Quoted passage.

Answering the Call of the Wild

I’ve been thinking a lot about joy lately. With it being a central theme during the Christmas season, one can’t help but at least give it a curtesy of acknowledgment. 

So often though, it’s just another word that gets floated around seasonally like peace or spirit, but we don’t really think about the essence of these words, what they really mean and what their energy is; at least I didn’t…until this season. 

As is usually the case with me, seemingly unrelated events, circumstances and activities in my life have a way of coalescing into an amalgam of beneficial insights and epiphanies for me. If I didn’t know better, I’d think they were secretly conspiring and planning a surprise party where they get to control the moment of revelation. 

To back up just a bit, this year has been quite the transformational year for me. To start, for the first time in 27 years, I find myself a single woman. Frankly, I don’t even feel old enough to make a statement like that, but the chronological counting of age has always been a somewhat nebulous concept for me anyway, mostly because it never seems to reconcile. 

I mention this newfound singlehood as a significant factor in this year of transformation, well, because it is. I didn’t know it, but after a few decades, and then some, of almost constantly having a male companion, I’d completely lost sight of the dating game and all its seemingly strange eccentricities. After a few great episodes, some not-so-hot encounters, and a few started-out-interesting-but-quickly-went-south experiences, I realized I was not up to the task called dating, at least not for a while.

Dataset excerpts.

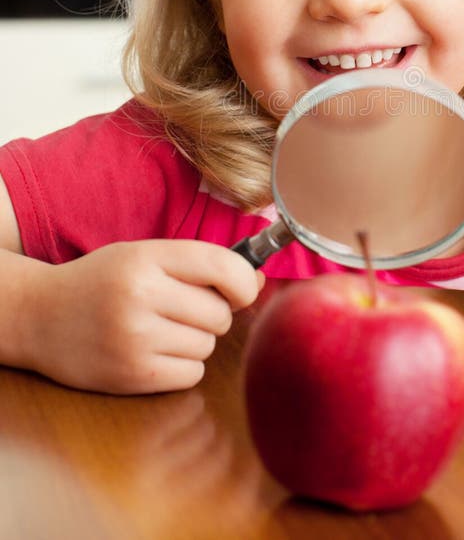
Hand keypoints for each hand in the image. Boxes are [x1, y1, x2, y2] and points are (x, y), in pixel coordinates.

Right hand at [23, 240, 263, 393]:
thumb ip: (198, 264)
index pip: (222, 265)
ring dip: (196, 340)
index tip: (243, 288)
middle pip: (219, 312)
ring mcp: (134, 338)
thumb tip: (256, 282)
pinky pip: (191, 373)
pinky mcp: (131, 375)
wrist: (38, 317)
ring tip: (163, 328)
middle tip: (183, 308)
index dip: (244, 280)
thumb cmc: (101, 282)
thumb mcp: (144, 256)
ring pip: (208, 344)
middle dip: (213, 312)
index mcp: (146, 258)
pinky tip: (156, 351)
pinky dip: (183, 365)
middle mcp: (141, 296)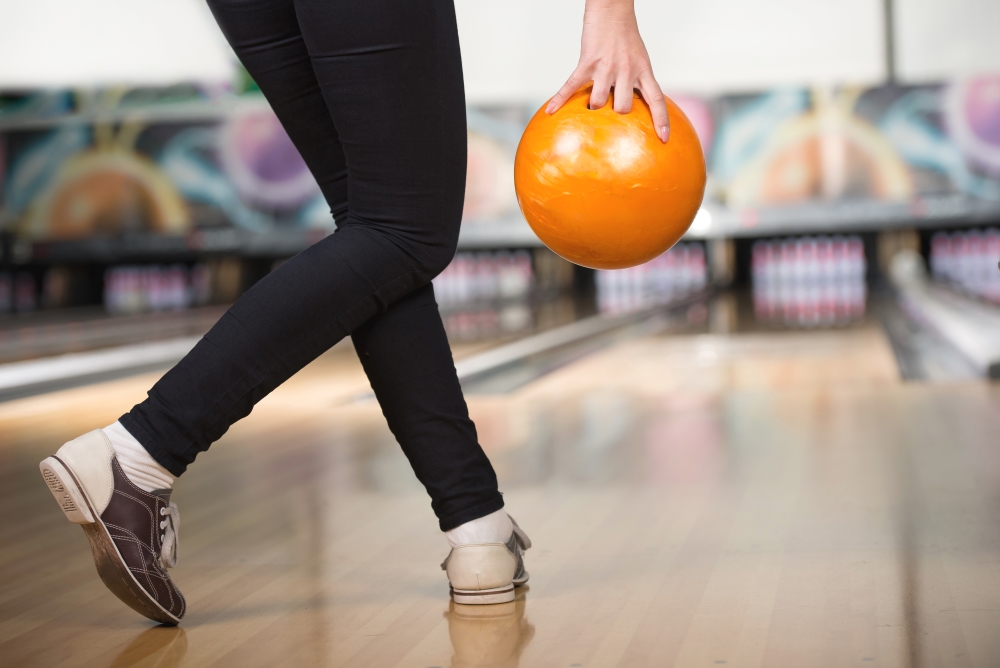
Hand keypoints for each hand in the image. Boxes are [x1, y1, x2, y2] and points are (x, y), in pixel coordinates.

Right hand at [546, 0, 668, 141]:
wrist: (612, 9)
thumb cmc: (625, 35)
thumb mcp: (639, 59)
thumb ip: (636, 81)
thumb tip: (628, 105)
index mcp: (643, 71)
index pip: (656, 100)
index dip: (661, 121)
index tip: (663, 139)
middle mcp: (627, 71)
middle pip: (623, 108)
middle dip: (615, 113)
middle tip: (611, 109)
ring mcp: (606, 67)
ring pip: (599, 101)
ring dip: (594, 105)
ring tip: (593, 102)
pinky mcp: (587, 62)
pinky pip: (571, 86)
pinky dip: (560, 99)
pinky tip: (551, 110)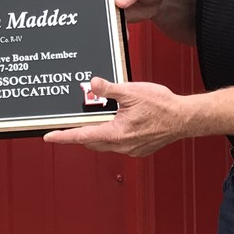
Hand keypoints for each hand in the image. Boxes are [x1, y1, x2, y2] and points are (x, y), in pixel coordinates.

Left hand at [41, 76, 185, 155]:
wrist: (184, 118)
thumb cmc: (163, 106)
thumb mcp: (132, 91)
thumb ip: (109, 88)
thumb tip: (93, 84)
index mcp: (116, 133)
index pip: (81, 135)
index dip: (63, 136)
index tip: (49, 137)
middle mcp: (122, 145)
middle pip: (91, 141)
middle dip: (80, 132)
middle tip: (73, 121)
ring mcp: (131, 149)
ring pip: (104, 143)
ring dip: (97, 133)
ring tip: (97, 118)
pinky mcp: (139, 149)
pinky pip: (118, 144)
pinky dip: (112, 134)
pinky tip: (117, 122)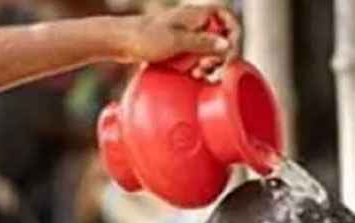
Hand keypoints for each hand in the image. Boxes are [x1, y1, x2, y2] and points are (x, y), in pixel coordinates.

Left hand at [117, 6, 241, 78]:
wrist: (120, 40)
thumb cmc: (145, 37)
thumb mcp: (177, 42)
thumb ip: (204, 43)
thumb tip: (228, 46)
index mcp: (198, 14)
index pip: (228, 18)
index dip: (234, 35)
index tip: (229, 53)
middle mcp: (195, 22)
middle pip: (221, 36)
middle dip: (220, 55)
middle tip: (210, 69)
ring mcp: (186, 34)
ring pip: (209, 48)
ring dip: (209, 63)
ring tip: (201, 75)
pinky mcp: (177, 45)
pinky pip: (196, 55)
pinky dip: (198, 65)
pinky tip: (193, 76)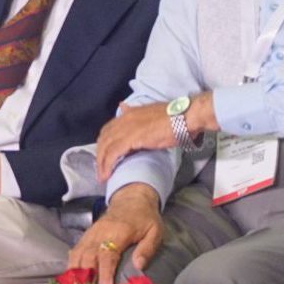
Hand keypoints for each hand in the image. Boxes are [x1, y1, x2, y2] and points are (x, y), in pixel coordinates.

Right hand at [66, 185, 163, 277]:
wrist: (131, 199)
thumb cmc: (144, 218)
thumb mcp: (155, 231)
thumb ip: (148, 248)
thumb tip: (139, 266)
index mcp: (119, 232)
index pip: (107, 256)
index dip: (104, 275)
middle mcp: (100, 234)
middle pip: (87, 258)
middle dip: (86, 280)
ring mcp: (90, 235)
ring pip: (77, 257)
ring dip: (75, 276)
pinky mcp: (85, 237)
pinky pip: (75, 253)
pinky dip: (71, 268)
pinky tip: (71, 283)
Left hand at [96, 94, 213, 182]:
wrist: (184, 117)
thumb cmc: (173, 118)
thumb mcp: (150, 113)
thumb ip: (135, 113)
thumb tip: (123, 106)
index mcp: (128, 114)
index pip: (108, 129)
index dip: (103, 144)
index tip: (103, 156)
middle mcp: (123, 119)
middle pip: (103, 139)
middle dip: (99, 155)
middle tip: (100, 170)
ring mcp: (126, 128)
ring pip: (105, 148)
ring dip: (101, 163)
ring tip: (102, 176)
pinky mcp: (130, 138)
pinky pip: (113, 153)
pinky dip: (108, 165)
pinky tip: (107, 174)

Problems to work on.
a. In the essay on joy, how many years had passed since the writer was last single?
b. Write out the part of the essay on joy exactly, everything from "To back up just" down to "for a while.".
c. Take the personal essay about joy and a year of transformation further, picking up after its last sentence.
The entries that come after the essay were taken from a separate source.

Written responses.
a. 27 years.

b.
To back up just a bit, this year has been quite the transformational year for me. To start, for the first time in 27 years, I find myself a single woman. Frankly, I don’t even feel old enough to make a statement like that, but the chronological counting of age has always been a somewhat nebulous concept for me anyway, mostly because it never seems to reconcile. 

I mention this newfound singlehood as a significant factor in this year of transformation, well, because it is. I didn’t know it, but after a few decades, and then some, of almost constantly having a male companion, I’d completely lost sight of the dating game and all its seemingly strange eccentricities. After a few great episodes, some not-so-hot encounters, and a few started-out-interesting-but-quickly-went-south experiences, I realized I was not up to the task called dating, at least not for a while.

c.
Besides, what the hell was I doing anyway? The truth is I became single by choice. I’d finally reached the point of having had so many serial relationships, one after the other, that one day (metaphorically, of course) I looked up and didn’t recognize myself. I’d left so many pieces and parts of myself strewn about like shrapnel, depositing one part here and picking up another part (of someone else) there that my life somewhat resembled a game of trading cards, except instead of trading cards, I was trading my interests, preferences, and desires for someone else’s. It’s funny how we can know we are doing something like this, realize it’s not working and still keep doing it anyway. But at some point, as in nature, everything has a way of reconciling itself, and recently I did just that; I reconciled myself. 

The second significant part of my transformational year was professionally. To put it mildly, I came completely unhinged. Looking back, it had been several years in the making, but it’s hard to recognize that is what is happening when you’re smack in the middle of the chaos and all you can see to do is keep the wheels on the bus. Round and round they must go.

Over the years, I’d become a professional automaton operating with an almost machine-like precision. I wasn’t a real person; I was simply masquerading as one. One might wonder how this played out in my relationships. Not well. Fortunately, though, I can say there was and are a small number of people, only one being a blood relative, that could see through all the exterior measurements and were there for me when parts started flying off, not to mention they stuck around for the aftermath to help pick up the broken pieces. For these individuals, I have a deep well of gratitude because frankly, it would have been easier to walk away, and they did not.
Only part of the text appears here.